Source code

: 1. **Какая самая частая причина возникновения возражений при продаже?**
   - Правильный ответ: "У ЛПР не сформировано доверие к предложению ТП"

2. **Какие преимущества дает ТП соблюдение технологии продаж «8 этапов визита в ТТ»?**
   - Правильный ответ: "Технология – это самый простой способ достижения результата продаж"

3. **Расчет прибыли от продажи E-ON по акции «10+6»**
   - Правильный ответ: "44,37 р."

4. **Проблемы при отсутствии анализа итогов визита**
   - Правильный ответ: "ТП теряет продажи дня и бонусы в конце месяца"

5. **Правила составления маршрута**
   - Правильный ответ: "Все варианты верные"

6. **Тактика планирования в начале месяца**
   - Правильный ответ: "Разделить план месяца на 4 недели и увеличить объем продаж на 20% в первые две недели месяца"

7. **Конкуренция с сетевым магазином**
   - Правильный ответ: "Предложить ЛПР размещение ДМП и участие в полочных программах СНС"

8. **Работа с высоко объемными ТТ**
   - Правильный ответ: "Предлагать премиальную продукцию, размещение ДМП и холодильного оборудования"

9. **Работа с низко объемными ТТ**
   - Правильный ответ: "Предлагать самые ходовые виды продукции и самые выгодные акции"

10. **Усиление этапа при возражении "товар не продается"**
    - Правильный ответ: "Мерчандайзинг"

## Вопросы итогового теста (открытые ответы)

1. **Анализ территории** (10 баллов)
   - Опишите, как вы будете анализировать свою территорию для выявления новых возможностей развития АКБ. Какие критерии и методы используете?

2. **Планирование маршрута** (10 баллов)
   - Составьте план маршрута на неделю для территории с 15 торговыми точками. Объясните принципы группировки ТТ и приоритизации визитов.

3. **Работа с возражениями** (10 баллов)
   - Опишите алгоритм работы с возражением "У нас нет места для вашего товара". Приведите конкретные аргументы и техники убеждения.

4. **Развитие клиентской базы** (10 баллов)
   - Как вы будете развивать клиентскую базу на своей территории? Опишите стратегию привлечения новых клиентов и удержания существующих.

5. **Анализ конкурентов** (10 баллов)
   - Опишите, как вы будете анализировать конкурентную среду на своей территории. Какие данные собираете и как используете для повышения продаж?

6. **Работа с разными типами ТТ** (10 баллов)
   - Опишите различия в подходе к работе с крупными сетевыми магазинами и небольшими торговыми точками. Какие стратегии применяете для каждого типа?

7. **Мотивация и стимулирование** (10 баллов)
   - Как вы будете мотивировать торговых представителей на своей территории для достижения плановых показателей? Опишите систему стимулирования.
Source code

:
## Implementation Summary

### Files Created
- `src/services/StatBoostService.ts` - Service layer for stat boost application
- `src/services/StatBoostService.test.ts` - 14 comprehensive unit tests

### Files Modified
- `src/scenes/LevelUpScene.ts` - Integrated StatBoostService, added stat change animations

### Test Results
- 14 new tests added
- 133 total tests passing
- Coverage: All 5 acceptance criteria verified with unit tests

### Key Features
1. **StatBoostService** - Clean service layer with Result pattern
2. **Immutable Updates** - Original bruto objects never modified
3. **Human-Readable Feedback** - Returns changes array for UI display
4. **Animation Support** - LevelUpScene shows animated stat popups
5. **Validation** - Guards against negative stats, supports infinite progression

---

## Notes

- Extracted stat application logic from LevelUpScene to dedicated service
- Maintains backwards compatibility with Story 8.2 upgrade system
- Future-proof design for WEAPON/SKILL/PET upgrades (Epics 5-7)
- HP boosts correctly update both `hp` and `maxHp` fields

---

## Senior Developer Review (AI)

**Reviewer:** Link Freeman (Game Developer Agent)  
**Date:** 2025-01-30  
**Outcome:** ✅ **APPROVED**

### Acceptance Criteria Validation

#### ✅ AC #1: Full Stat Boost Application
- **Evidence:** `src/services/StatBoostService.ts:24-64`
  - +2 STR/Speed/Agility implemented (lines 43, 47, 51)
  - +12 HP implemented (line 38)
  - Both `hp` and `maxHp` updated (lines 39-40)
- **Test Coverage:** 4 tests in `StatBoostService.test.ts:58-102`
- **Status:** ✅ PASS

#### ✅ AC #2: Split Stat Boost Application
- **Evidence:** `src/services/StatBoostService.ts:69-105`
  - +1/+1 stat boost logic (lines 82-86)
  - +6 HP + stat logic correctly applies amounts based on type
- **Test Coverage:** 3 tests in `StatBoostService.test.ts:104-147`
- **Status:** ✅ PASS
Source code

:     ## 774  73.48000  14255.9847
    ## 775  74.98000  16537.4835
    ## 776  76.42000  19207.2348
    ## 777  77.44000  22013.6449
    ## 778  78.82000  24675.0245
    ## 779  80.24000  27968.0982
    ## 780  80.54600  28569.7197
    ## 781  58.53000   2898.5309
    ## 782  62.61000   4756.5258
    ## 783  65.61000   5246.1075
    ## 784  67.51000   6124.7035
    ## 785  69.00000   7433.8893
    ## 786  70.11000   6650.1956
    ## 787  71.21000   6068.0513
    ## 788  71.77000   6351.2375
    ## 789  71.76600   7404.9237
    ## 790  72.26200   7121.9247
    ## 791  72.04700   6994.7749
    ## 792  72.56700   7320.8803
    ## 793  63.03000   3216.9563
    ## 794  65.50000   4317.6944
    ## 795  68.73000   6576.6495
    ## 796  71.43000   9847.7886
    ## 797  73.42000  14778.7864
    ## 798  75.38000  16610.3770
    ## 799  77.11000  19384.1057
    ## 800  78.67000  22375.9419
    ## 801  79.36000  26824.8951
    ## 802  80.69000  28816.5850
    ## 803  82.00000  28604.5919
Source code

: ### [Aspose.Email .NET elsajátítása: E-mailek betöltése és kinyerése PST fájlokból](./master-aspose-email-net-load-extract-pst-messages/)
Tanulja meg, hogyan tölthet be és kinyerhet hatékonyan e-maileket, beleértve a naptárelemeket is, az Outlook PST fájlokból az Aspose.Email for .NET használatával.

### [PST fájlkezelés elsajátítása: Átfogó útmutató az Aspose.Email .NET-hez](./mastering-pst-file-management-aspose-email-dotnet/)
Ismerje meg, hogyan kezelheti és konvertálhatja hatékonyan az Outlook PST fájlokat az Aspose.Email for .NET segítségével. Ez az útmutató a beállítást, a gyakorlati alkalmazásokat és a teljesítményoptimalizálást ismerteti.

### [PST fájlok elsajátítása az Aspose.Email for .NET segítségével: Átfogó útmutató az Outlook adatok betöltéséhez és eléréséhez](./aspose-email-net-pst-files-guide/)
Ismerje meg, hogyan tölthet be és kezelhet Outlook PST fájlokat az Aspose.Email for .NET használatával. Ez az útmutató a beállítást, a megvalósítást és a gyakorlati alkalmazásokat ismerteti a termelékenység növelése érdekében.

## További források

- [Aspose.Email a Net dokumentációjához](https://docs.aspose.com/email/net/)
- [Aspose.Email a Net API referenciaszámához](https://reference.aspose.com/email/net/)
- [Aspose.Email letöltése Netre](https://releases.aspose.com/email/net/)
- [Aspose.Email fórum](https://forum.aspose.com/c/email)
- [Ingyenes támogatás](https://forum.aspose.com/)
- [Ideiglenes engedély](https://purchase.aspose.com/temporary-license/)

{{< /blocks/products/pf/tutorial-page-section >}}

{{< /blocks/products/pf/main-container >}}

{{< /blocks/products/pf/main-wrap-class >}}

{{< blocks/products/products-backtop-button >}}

▶ _TASK GOAL_: Whenever the string "segítségével" turns up in a line above, copy that line out.

▶ _EXERCISE ANSWER_:
Ismerje meg, hogyan kezelheti és konvertálhatja hatékonyan az Outlook PST fájlokat az Aspose.Email for .NET segítségével. Ez az útmutató a beállítást, a gyakorlati alkalmazásokat és a teljesítményoptimalizálást ismerteti.
### [PST fájlok elsajátítása az Aspose.Email for .NET segítségével: Átfogó útmutató az Outlook adatok betöltéséhez és eléréséhez](./aspose-email-net-pst-files-guide/)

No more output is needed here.